Perkembangan era digital telah dimulai
sejak lama. Sejak terjadinya perubahan besar-besaran, sekitar tahun 1980, revolusi
digital dari teknologi mekanik dan elektronik analog ke teknologi digital
(sumber : Wikipedia). Perubahan revolusioner yang kemudian arahnya mengerucut
kepada perkembangan teknologi informasi ini hingga sekarang masih terus
berlangsung. Semakin pesat dan semakin melesat bak ngebutnya sebuah mobil balap
F1 yang baru melewati start line di
sirkuit. Barang siapa yang tidak menyesuaikan sudah tentu akan jauh
ketinggalan.
Analog ---> Digital (sumber gambar : wikipedia) |
Pun demikian dengan kaum hawa. Apapun
profesi yang disandingnya bila seorang wanita tak up-to-date dalam dunia digital maka sedikit banyak akan ketinggalan
informasi. Sebagai seorang ibu rumahan, saya pribadi merasakan hal tersebut.
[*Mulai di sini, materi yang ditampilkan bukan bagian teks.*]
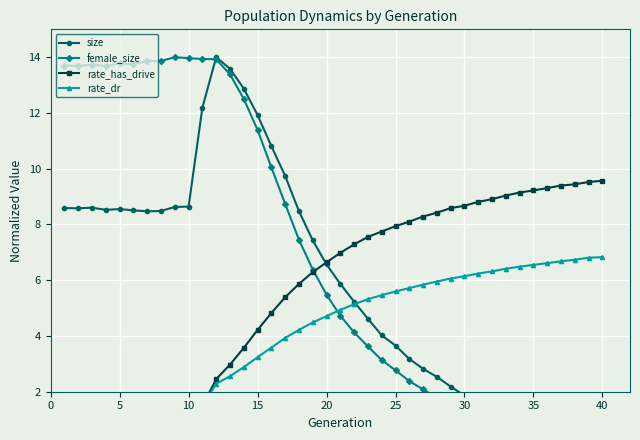

Which series has the largest range (max minus min)?

size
Tanpa koneksi internet sehari saja misalnya rasanya ada yang kurang. Apalagi
saya gemar menulis dan tengah terlibat aktif dalam sebuah grup kepenulisan.
Bukan hanya itu, dengan adanya perkembangan teknologi digital yang bernama
internet, begitu banyak kemudahan yang secara pribadi saya rasakan sendiri.
Sebagai contoh, untuk memperdalam bekal mengenai tips parenting, internet tentu saja sangat membantu proses itu. Dengan hanya
berbekal mesin pencari, nyaris semua informasi yang saya butuhkan tentang cara
terbaik dalam hal pengasuhan anak bisa saya dapatkan tanpa perlu keluar
sejengkal pun dari rumah.
Apalagi dengan adanya teknologi telekomunikasi
yang juga semakin canggih dalam mengakomodir laju pertumbuhan era digital ini.
Hadirnya ponsel-ponsel pintar, dengan aneka ragam bentuk, ukuran dan kegunaan.
Semakin memudahkan kami, kaum wanita untuk semakin berkilau.
Namun bukan berarti dengan
berkembangnya era digital lantas wanita harus kehilangan jati diri pribadinya.
Ada tren baru di sana, ikut. Ada tren baru di sini, ikut. Bukankah sebuah
kalimat bijak justru berkata, jika kita selalu mengikuti tren maka kita justru
akan selalu tertinggal? Maka bagi saya apapun istilahnya dan dimana pun saya
berada, saya akan selalu memilih untuk menjadi diri sendiri. Sehingga secanggih
apapun perkembangan fashion, make-up, aksesoris, dan sebagainya di belahan dunia lain, yang
tentu akan dengan mudah saya akses sekarang ini melalui media digital, tak akan
mengubah diri saya. Saya tetaplah saya. Insha
Allah.
Teknologi, secanggih apapun, akan
selalu memiliki dua sisi. Satu bersayap dan lainnya bertanduk. Positif dan negatif.
Telah banyak kita mendengar berita-berita tak sedap sehubungan dengan pesatnya
perkembangan era digital ini. Lahirnya jejaring sosial sedikit banyak mengambil
peranan dalam pergeseran tatanan gaya hidup para wanita jaman sekarang. Pertemuan
kembali dengan orang-orang dari masa lalu, tidak selalu berdampak baik. Terkadang
alih-alih menyambung tali silaturahim, bagi sebagian orang adanya jejaring
sosial justru berakibat buruk. Perselingkuhan hingga perceraian jamak kita
dengar terjadi akibat terbukanya komunikasi di era digital dewasa ini. Bagaimana
seharusnya kita menyikapinya? Tentu pada akhirnya berpulang pada diri sendiri. Karena
sesungguhnya ada atau tidaknya jejaring sosial, pesat atau tidaknya
perkembangan teknologi digital yang semakin memudahkan kehidupan, kesetiaan dan
komitmen kepada pasangan selalu berpulang kepada pilihan masing-masing orang
untuk menyikapinya.
Ketika segalanya kembali kepada filter
masing-masing diri maka boleh dikata pada akhirnya tergantung kepada seberapa kuat
kita membentengi diri kita dengan prinsip hidup yang baik. Apakah hanya
gara-gara perkembangan era digital ini menjadikan nilai-nilai suci yang telah
kita pegang teguh menjadi luntur? Tentu tidak. Jaman boleh berkembang, mencelat
secepat yang ia bisa namun kaidah kebaikan tetap harus digenggam erat. Meski
ianya terasa panas layaknya bara api.
Tulisan
ini diikutsertakan dalam kontes Fastron Blogging Challenge.